DATA FOR ANALYSIS.
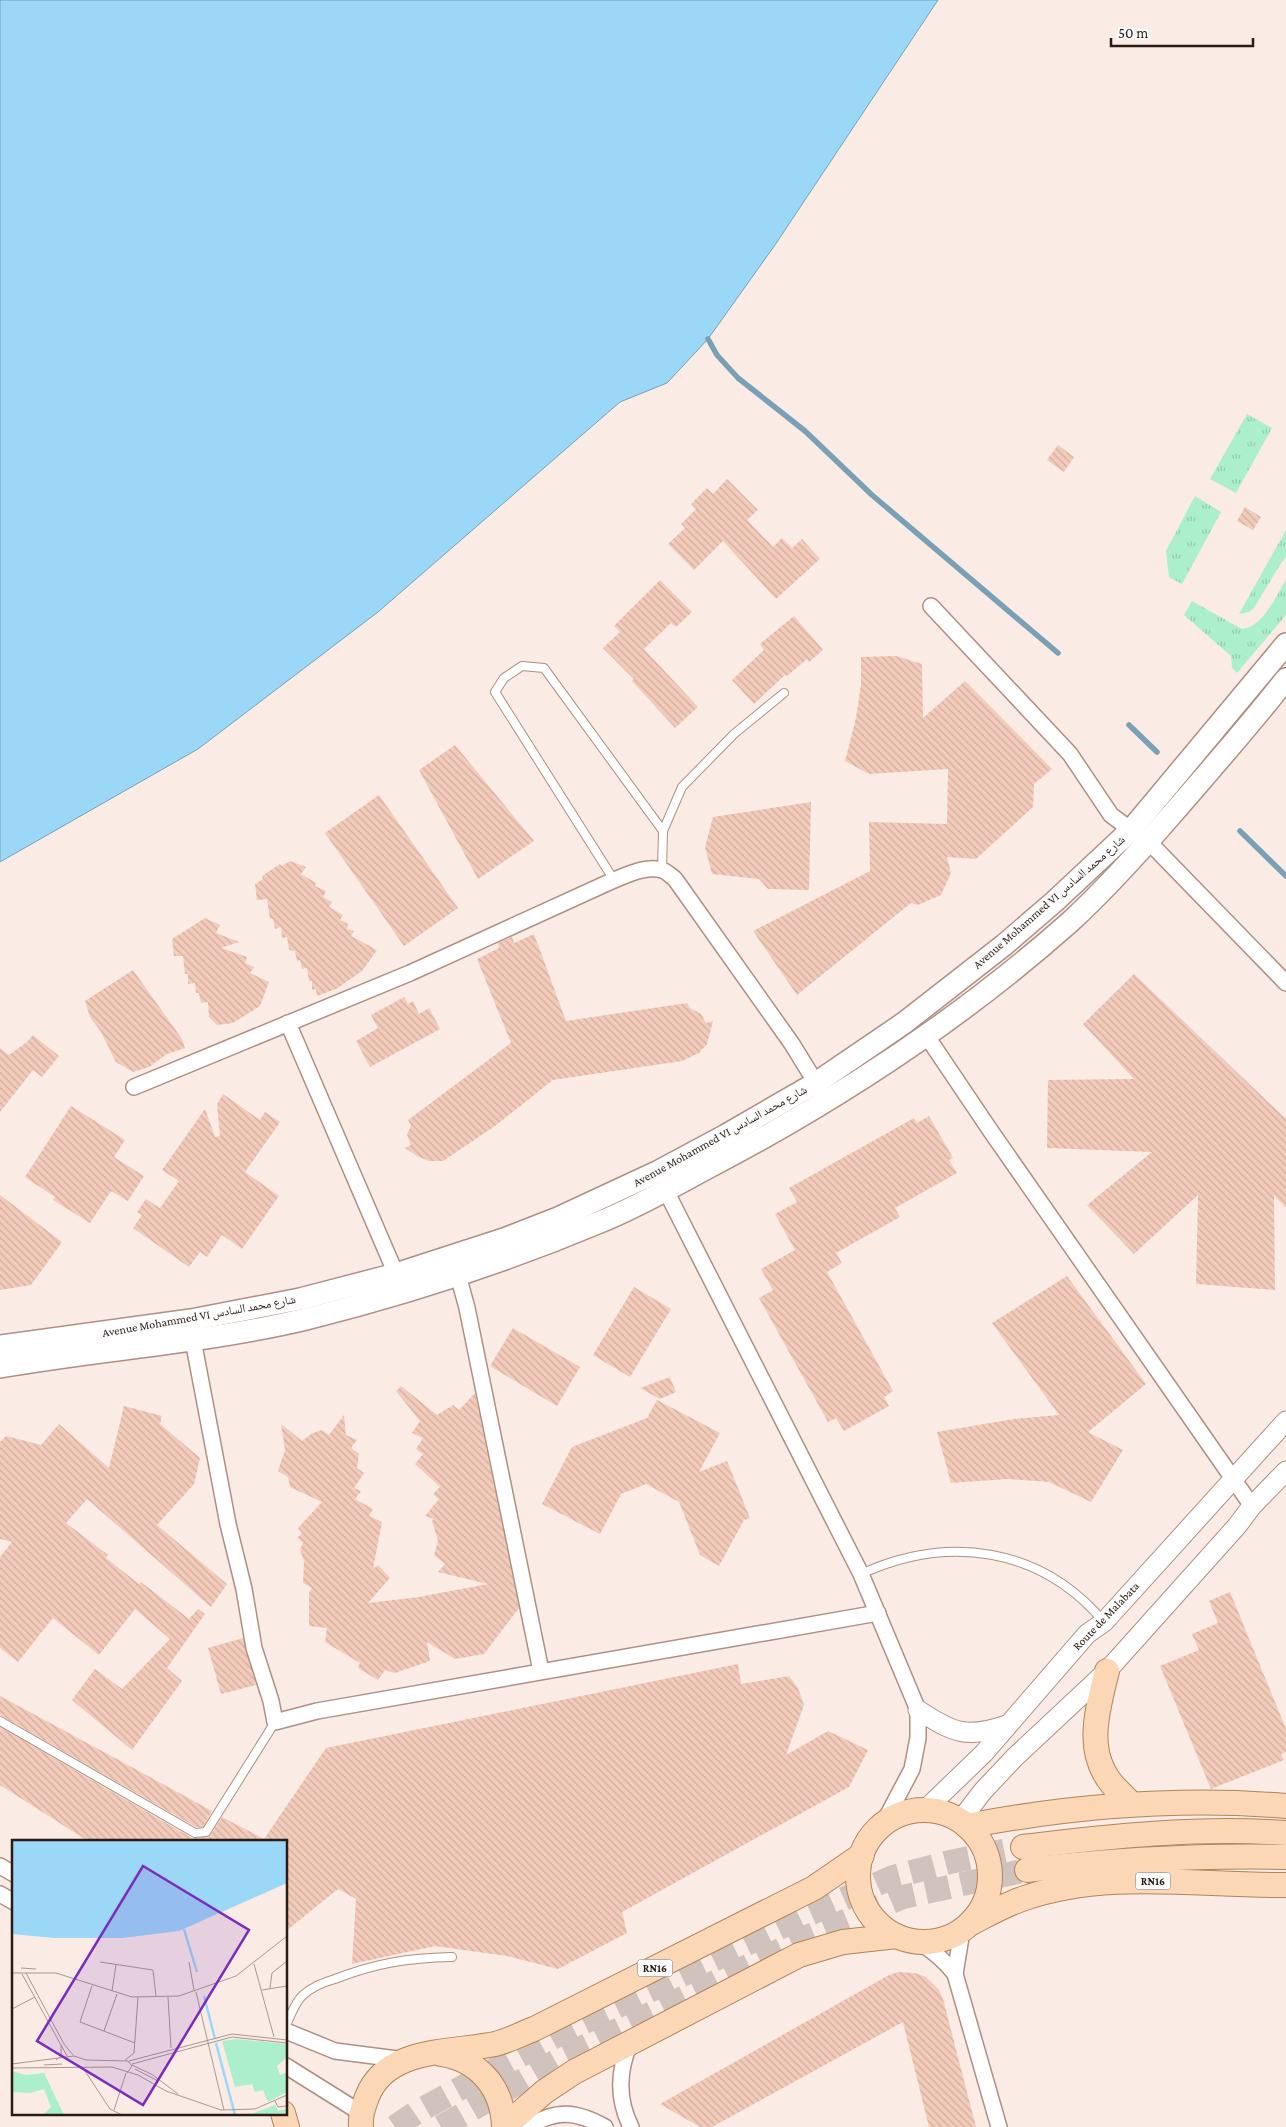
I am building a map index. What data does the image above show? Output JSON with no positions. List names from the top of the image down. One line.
{"streets":{"main road":["Avenue Mohammed VI شارع محمد السادس","RN16"],"street":["Route de Malabata"]},"crossings":[["Route de Malabata","RN16"]],"scale_bar":"50 m"}
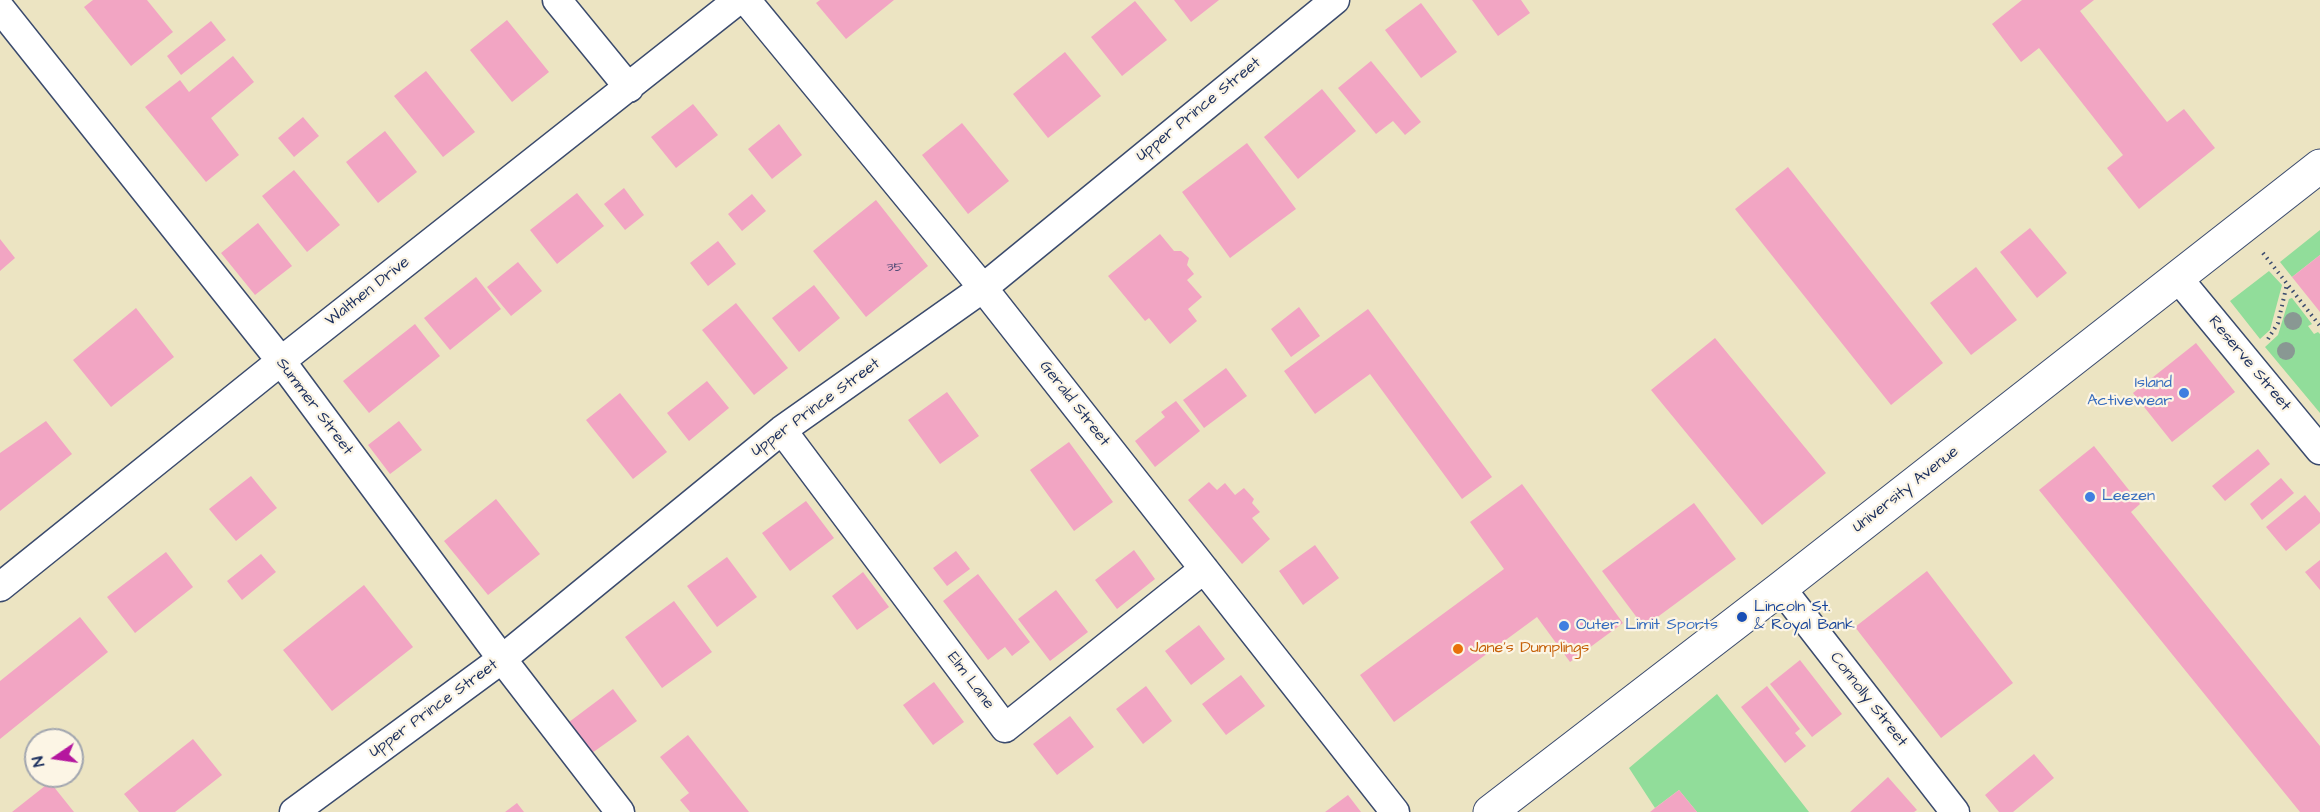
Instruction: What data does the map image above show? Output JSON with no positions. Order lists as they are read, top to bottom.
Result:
{
  "streets": {
    "main road": ["University Avenue"],
    "street": [
      "Upper Prince Street",
      "Walthen Drive",
      "Reserve Street",
      "Gerald Street",
      "Summer Street",
      "Elm Lane",
      "Connolly Street"
    ]
  },
  "crossings": [
    ["Upper Prince Street", "Gerald Street"],
    ["Upper Prince Street", "Summer Street"],
    ["Upper Prince Street", "Elm Lane"],
    ["Walthen Drive", "Summer Street"],
    ["Reserve Street", "University Avenue"],
    ["Gerald Street", "Elm Lane"],
    ["University Avenue", "Connolly Street"]
  ],
  "places": [
    "Island Activewear",
    "Leezen",
    "Lincoln St. & Royal Bank",
    "Outer Limit Sports",
    "Jane's Dumplings"
  ],
  "house_numbers": ["35"],
  "north": "left"
}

YOUR GOAL.
Write out everything in the data word for word. Omit each picture.

SOLUTION FOR THIS PROBLEM.
I am building a map index. What data does the image above show? Output JSON with no positions. List names from the top of the image down. One line.
{"streets":{"main road":["Avenue Mohammed VI شارع محمد السادس","RN16"],"street":["Route de Malabata"]},"crossings":[["Route de Malabata","RN16"]],"scale_bar":"50 m"}
Instruction: What data does the map image above show? Output JSON with no positions. Order lists as they are read, top to bottom.
Result:
{
  "streets": {
    "main road": ["University Avenue"],
    "street": [
      "Upper Prince Street",
      "Walthen Drive",
      "Reserve Street",
      "Gerald Street",
      "Summer Street",
      "Elm Lane",
      "Connolly Street"
    ]
  },
  "crossings": [
    ["Upper Prince Street", "Gerald Street"],
    ["Upper Prince Street", "Summer Street"],
    ["Upper Prince Street", "Elm Lane"],
    ["Walthen Drive", "Summer Street"],
    ["Reserve Street", "University Avenue"],
    ["Gerald Street", "Elm Lane"],
    ["University Avenue", "Connolly Street"]
  ],
  "places": [
    "Island Activewear",
    "Leezen",
    "Lincoln St. & Royal Bank",
    "Outer Limit Sports",
    "Jane's Dumplings"
  ],
  "house_numbers": ["35"],
  "north": "left"
}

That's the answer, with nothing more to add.